‘The Walking Dead’s’ Rating: Parents Television Council Suggests TV-MA Not Strong Enough

When it comes to the TV Parental Guidelines chart, The Walking Dead’s rating currently sits at TV-MA. There was a time when it was rated TV-14, and one group is now suggesting that the rating should be elevated to something more severe yet again.

On Sunday night, 17 million people tuned in for the Season 7 premiere of AMC’s hit zombie series, but not everyone was pleased with what they saw, including the Parents Television Council (PTC). A group that has existed since 1995, the PTC describes itself as a “non-partisan education organization of over 1.3 million everyday citizens advocating for responsible entertainment.”

For a brief overview of what has some upset, Season 6 of AMC’s hit zombie series ended on one of the most talked about cliffhangers of the year last spring. For over six months, fans of The Walking Dead wondered, “Who did Negan kill?” On Sunday night, the wait was finally over, and the brutal answer to that question was revealed.

In a gut-wrenching hour of television, two beloved characters, one of whom had been part of the story since the first season, were killed by Negan and his barbed-wire wrapped baseball bat named Lucille. Not that The Walking Dead hasn’t shocked its audience before, but the level of violence in the show’s most recent episode has left many, such PTC president Tim Winter, wondering if the show has finally gone over the top. It has also led to the questioning of The Walking Dead’s rating once again.

TV-MA is the most severe rating a show can have, and it warns that the program in question may contain material that is unsuitable for viewers under the age of 17. In a new interview with the Hollywood Reporter, Winter raised the question of whether or not a rating beyond that of TV-MA should be created.

“When you look at the definition of MA and what content of the show is, it’s unquestionable they chose what best represented the content,” Winter told Hollywood Reporter. “This certainly raises question of if there should be an even more severe rating than TV-MA.”

Winter did acknowledge that the storyline of The Walking Dead, a fictional, post-apocalyptic tale that is based on a series of graphic novels by Robert Kirkman, is inherently violent. However, he argued that the material seen in Sunday night’s episode was gratuitous, saying that it simply “crossed the line.” Winter also implied that the show has become too reliant on violence, saying that it is being used as a replacement for what could be, and once was, better storytelling.

“…With The Walking Dead, the creative team has resorted to the graphic violence as a crutch for what used to be better storytelling. When you can’t figure out what lines to write, you put something in easier, which is a graphic depiction. To me, it’s too much.”

Per Hollywood Reporter, Winter explains that one solution would be to have more of the show’s violence implied, rather than explicitly shown. Hollywood Reporter also points out that PTC has long been for an “a la carte” or “unbundling” cable system, which would give subscribers more control over the channels that appear on their television sets. USA TODAY uses the term “line-item veto” to describe the power viewers would have when deciding which channels come into their homes.

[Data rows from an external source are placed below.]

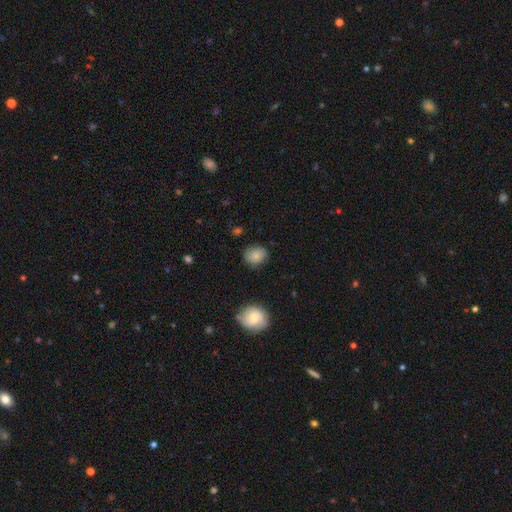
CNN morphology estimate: The model was most divided on "how rounded": round: 51%, in between: 48%, cigar-shaped: 1%. More confident: smooth or featured — smooth (79%); merging — none (78%).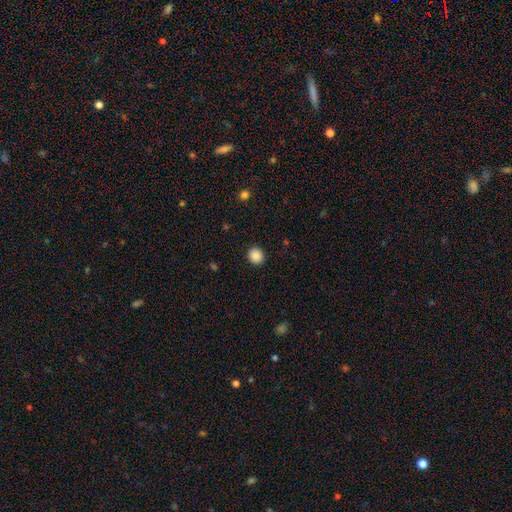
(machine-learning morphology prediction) This is clearly a smooth galaxy (88%). How rounded: clearly round (84%). Merging: clearly none (91%).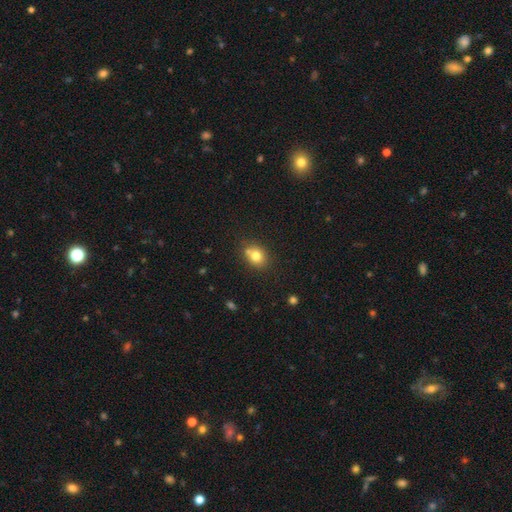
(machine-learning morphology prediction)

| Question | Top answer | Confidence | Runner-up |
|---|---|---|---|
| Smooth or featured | smooth | 76% | featured or disk (12%) |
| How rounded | round | 58% | in between (41%) |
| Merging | none | 63% | merger (21%) |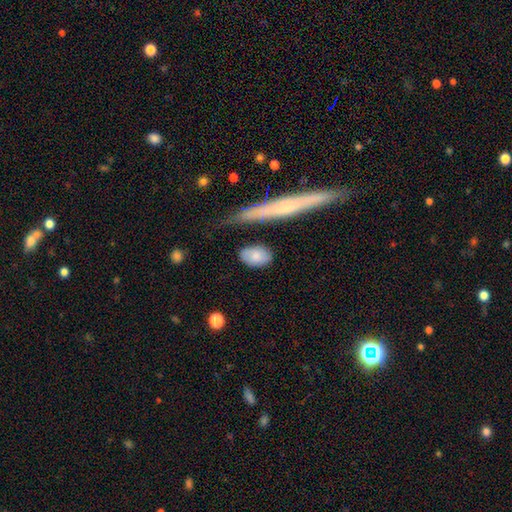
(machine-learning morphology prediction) Smooth or featured?
  - smooth: 80% *
  - featured or disk: 14%
  - star or artifact: 6%
How rounded?
  - in between: 85% *
  - round: 11%
  - cigar-shaped: 5%
Merging?
  - none: 74% *
  - minor disturbance: 17%
  - major disturbance: 5%
  - merger: 4%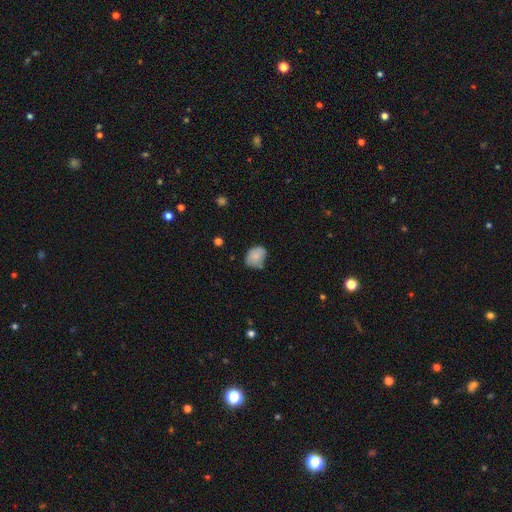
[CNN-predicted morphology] Smooth or featured: smooth — 82% (featured or disk — 10%)
How rounded: in between — 66% (round — 33%)
Merging: none — 56% (minor disturbance — 33%)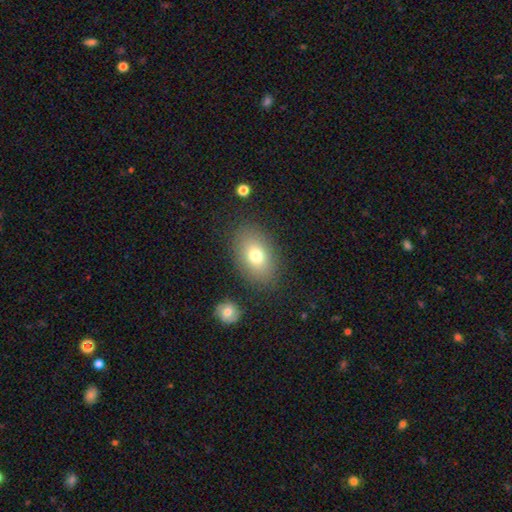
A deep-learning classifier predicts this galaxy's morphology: This appears to be a smooth galaxy with no disk features (75%) that is in between round and cigar-shaped (84%). Merging: none (84%).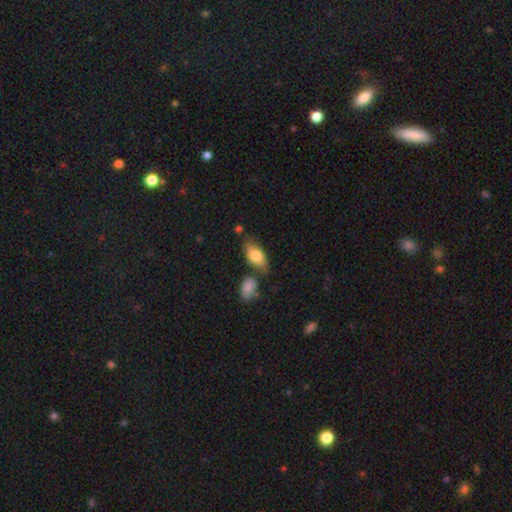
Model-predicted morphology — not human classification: smooth 77%, featured or disk 16%, star or artifact 6%. Down the decision tree: how rounded — in between (90%); merging — none (65%).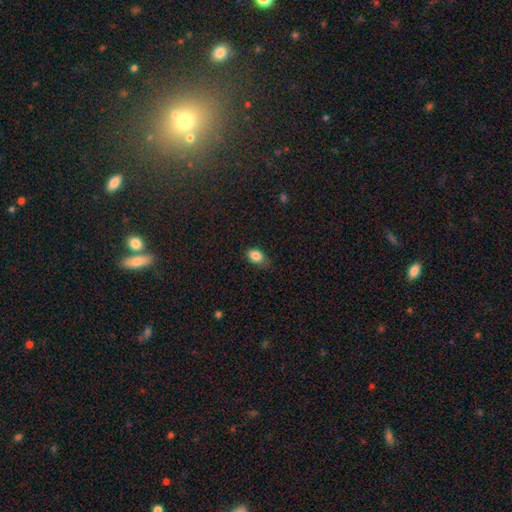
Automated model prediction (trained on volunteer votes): Morphology: type=smooth (86%); roundness=in between (79%); merging=none (68%).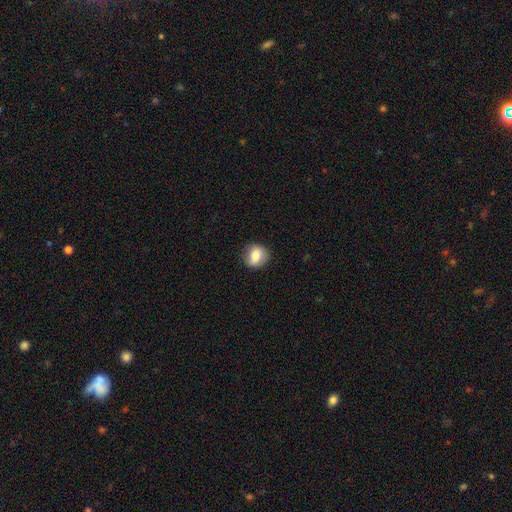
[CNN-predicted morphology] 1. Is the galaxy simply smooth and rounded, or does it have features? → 69% smooth, 23% featured or disk, 8% star or artifact.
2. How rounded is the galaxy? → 79% round, 20% in between, 1% cigar-shaped.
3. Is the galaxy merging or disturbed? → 83% none, 13% minor disturbance, 3% major disturbance, 1% merger.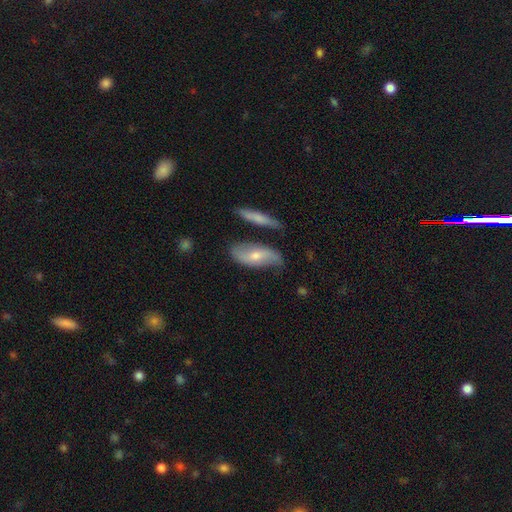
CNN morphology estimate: type=featured or disk (57%); edge-on=no (81%); merging=none (62%).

Changing The Walking Dead’s rating to one that doesn’t even exist yet may seem a bit like an overreaction, and many will likely brush off PTC’s comments with an, “If you don’t like it, don’t watch it” type of response. Nevertheless, PTC does raise a few important points, and it is certainly fair to ask if everything depicted in the Season 7 premiere was truly necessary.

In Negan’s own words, he is “just getting started.” If that is indeed the case and the Season 7 premiere is a sign of what is to come, it wouldn’t be surprising if PTC, and perhaps others, continue to question The Walking Dead’s rating.